The Interior of British Columbia is unique. The rugged Rocky Mountains border the east edge of the province, the Babine Range to the west, and the Monashees to the south. Rolling hills and valleys also blanket the interior plateau. Many freshwater streams, creeks and lakes are easily accessible for a cooling experience from work. The cut-blocks vary in size and difficulty. With some high elevation and extremely steep blocks. Accessing the cut-blocks can sometimes be a challenge. Four-Wheel drive trucks, ATV’s and Rolligons travel over de-activated and muddy roads to get where they can. Helicopters are used frequently to manoeuvre planters and trees into areas inaccessible by roads. Cooperation and teamwork is required when working in these areas of limited access.

Stock size and type varies from district to district. Spruce is typically planted in northern areas and pine in the southern areas. A mixed bag of trees is standard. With bags consisting of 50/50 mix of spruce/pine being fairly common. Other combinations with balsam, fir and different types of pine and spruce are also possible. This mixing creates biodiversity which can maintain control over disease and pests like the devastating pine beetle.

Some contracts call for “Tea-bags” of fertilizer to give the seedlings a nutrient boost.

The ground preparation varies with some machine-made mounds, trenches and scalpings. Most of the ground is plant-as-is. The slash and debris is left, in part, to shade the seedlings from the blistering sun and to block the effects of wind erosion. The experienced pounder can quickly and efficiently plant through these obstacles.

The typical interior season, (weather permitting) starts around the end of April till the end of July. With occasional late contracts finishing up around mid-August, a 50-70 day season is obtainable. There is typically a scheduled break between spring and summer contracts. This gives planters a much needed rest and chance to see friends and family during the summer months.

Living conditions include remote bush camps, campgrounds, motels/hotels or logging camps. The tree planting contractor will typically charge camp costs for the meals and facilities. A warm sleeping bag and clothing is a necessity for those cold numbing mornings and cool nights. A sturdy tent is also a must when camping out. The weather can change rapidly and hard rain can persist, so make sure your home is waterproof.

Northern B.C.

Most Northern tree planting centers around the northern capital of B.C., Prince George.
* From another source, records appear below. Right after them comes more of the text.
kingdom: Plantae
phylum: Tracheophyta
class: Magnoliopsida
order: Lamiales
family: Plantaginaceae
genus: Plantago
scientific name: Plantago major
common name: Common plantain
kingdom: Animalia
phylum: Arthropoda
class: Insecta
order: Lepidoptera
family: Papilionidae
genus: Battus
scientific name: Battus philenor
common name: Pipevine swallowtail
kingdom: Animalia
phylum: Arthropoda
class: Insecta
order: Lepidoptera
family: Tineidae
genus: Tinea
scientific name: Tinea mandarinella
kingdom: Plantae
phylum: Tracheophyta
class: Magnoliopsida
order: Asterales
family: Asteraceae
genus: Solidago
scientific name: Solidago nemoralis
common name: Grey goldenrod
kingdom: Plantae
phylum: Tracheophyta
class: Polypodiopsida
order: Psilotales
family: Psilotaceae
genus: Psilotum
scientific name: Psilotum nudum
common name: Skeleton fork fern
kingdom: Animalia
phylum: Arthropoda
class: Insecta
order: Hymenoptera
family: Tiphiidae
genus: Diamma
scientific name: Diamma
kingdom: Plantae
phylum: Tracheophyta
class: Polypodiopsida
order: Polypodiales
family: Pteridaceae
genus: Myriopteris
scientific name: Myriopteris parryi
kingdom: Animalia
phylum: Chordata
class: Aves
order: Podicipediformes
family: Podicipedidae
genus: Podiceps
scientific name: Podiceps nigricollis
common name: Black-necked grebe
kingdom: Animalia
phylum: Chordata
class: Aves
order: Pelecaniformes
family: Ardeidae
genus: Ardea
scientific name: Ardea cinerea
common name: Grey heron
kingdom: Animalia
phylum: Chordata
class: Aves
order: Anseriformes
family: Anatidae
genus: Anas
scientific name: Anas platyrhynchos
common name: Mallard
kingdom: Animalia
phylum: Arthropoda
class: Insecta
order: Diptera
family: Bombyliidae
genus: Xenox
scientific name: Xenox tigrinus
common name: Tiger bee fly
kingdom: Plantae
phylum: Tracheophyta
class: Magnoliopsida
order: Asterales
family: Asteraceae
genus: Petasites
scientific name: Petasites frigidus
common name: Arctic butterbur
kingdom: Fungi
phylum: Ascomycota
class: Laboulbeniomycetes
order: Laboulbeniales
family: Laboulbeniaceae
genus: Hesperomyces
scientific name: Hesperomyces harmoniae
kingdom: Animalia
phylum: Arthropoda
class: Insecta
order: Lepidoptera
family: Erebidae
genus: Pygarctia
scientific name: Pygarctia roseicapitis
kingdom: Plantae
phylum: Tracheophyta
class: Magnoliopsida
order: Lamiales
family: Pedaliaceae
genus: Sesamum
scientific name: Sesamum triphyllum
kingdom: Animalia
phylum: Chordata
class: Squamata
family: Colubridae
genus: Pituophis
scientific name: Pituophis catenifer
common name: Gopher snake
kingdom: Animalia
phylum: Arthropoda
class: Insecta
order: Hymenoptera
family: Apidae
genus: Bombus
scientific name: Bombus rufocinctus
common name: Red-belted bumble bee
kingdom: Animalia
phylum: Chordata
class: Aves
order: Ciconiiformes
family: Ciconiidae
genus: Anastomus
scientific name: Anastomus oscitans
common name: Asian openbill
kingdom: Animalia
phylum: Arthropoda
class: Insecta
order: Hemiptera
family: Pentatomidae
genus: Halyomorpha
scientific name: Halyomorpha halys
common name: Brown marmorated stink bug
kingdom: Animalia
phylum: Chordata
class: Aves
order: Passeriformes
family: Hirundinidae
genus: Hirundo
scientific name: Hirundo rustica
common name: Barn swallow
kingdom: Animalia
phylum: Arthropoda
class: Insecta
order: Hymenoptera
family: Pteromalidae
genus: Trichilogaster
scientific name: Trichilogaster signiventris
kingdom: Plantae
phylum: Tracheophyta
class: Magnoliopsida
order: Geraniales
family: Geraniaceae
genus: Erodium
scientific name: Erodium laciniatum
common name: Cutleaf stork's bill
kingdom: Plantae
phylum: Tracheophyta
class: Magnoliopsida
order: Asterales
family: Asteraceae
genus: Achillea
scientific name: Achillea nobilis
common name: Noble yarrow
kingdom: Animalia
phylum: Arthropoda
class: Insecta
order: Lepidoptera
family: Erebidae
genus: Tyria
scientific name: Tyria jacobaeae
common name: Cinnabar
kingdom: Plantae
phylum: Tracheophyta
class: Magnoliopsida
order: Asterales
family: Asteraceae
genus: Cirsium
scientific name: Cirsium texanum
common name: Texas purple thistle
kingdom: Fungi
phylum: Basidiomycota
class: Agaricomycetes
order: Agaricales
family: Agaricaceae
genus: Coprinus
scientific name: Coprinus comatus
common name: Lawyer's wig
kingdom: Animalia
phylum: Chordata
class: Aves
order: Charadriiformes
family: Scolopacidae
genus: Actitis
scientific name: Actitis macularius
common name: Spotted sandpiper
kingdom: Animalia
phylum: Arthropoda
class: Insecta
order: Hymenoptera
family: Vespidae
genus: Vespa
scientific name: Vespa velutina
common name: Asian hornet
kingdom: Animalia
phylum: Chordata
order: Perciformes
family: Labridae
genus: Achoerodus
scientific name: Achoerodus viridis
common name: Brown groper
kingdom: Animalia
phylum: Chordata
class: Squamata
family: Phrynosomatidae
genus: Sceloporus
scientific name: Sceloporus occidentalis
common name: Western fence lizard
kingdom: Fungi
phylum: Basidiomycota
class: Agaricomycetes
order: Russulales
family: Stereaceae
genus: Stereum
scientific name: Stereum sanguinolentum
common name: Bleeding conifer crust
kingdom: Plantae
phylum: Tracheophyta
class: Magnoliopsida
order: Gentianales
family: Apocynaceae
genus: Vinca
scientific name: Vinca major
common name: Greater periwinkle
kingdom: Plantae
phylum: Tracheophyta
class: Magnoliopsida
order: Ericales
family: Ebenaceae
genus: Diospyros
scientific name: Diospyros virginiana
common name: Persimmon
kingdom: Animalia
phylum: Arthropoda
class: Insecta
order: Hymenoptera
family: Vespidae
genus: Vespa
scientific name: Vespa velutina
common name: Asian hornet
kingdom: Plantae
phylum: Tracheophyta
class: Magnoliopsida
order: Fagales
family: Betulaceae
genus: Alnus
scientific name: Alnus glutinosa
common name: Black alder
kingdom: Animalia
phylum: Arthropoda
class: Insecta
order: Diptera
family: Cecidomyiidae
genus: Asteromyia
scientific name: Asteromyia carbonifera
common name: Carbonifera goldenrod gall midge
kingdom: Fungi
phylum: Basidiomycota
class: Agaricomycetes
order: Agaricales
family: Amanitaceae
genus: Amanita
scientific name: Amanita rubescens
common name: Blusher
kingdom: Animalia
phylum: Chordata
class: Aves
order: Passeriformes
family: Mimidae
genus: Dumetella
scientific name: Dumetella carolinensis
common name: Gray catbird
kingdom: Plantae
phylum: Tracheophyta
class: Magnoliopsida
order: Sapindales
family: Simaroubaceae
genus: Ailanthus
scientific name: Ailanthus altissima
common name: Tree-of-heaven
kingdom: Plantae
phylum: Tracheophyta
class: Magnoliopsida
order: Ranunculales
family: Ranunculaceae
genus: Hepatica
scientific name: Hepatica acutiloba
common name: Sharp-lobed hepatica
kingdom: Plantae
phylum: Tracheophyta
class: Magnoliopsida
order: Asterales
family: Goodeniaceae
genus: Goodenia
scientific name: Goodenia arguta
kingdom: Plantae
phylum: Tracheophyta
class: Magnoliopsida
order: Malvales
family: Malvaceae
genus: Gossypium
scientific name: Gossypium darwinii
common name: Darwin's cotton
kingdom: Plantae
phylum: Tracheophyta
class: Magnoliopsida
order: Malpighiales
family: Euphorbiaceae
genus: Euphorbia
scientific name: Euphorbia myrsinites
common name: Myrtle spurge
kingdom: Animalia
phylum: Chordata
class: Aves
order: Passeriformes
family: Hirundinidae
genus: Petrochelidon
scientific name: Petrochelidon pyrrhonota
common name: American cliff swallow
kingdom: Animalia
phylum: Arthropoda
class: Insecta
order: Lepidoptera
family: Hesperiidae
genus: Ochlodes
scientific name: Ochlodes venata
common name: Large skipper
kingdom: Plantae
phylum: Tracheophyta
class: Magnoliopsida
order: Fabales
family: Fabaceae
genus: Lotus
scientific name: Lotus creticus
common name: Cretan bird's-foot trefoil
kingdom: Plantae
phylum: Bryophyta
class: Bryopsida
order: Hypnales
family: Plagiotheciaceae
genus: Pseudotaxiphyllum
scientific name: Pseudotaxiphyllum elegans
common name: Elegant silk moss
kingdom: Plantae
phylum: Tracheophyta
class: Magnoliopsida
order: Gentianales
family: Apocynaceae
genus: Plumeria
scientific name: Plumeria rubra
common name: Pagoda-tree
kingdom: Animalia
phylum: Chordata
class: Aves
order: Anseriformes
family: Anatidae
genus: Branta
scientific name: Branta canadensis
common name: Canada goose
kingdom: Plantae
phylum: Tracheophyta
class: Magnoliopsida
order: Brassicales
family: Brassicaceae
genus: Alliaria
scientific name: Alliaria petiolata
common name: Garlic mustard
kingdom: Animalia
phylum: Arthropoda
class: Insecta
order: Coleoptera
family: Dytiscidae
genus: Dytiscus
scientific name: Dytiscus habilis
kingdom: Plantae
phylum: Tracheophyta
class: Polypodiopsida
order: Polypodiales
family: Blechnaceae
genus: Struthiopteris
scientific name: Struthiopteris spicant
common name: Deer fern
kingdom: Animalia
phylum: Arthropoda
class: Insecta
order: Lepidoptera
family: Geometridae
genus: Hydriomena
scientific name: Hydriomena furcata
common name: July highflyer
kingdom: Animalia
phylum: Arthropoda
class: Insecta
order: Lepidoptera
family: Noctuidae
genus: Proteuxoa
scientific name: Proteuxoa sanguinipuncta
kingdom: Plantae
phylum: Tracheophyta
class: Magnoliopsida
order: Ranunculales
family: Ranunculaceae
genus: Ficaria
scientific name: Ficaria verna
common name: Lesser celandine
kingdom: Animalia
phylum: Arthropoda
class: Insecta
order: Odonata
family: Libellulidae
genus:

This is a Mecca of experienced Silviculture workers and companies. The city boasts some of the biggest players in the industry employing 400-500 workers per season. There are several tree-planter friendly amenities available to repair your gear or wash those stinky socks. With smaller pockets of work as far North as Fort Nelson, Fort St. John, Dawson Creek and Chetwynd. The western interior includes smaller communities of Smithers, Houston, and Burns Lake. The early parts of the season can be plagued by cold conditions and frequent snowfalls, temporarily shutting down production.

Author Bio

Like many students drawn to the summer riches, I started my planting career near Prince George in the spring of 1994. After experiencing bare-root and the meaning of re-planting early in my rookie year, I tried to compete with the veterans on my crew. After many days spent watching and listening to tips and techniques, I eventually caught on and was highballing most veterans by the end of that season.

My experience includes 9 seasons as a planter/foreman/supervisor, quite a few hectares brushed/spaced, and over a million trees planted. I am currently pursuing a career in the Internet Industry.

I miss the little things that make the job so fun. Like tearing off the duct-tape after a long day of pounding. Or the feeling of a hot shower and a great hot meal after a cold rainy day. Not to forget the countless laughs and friendships along the way.

I have experienced great things and have learnt to cooperate with so many people. My regards to those who can pursue such a challenging job, and to those companies and individuals I have worked with.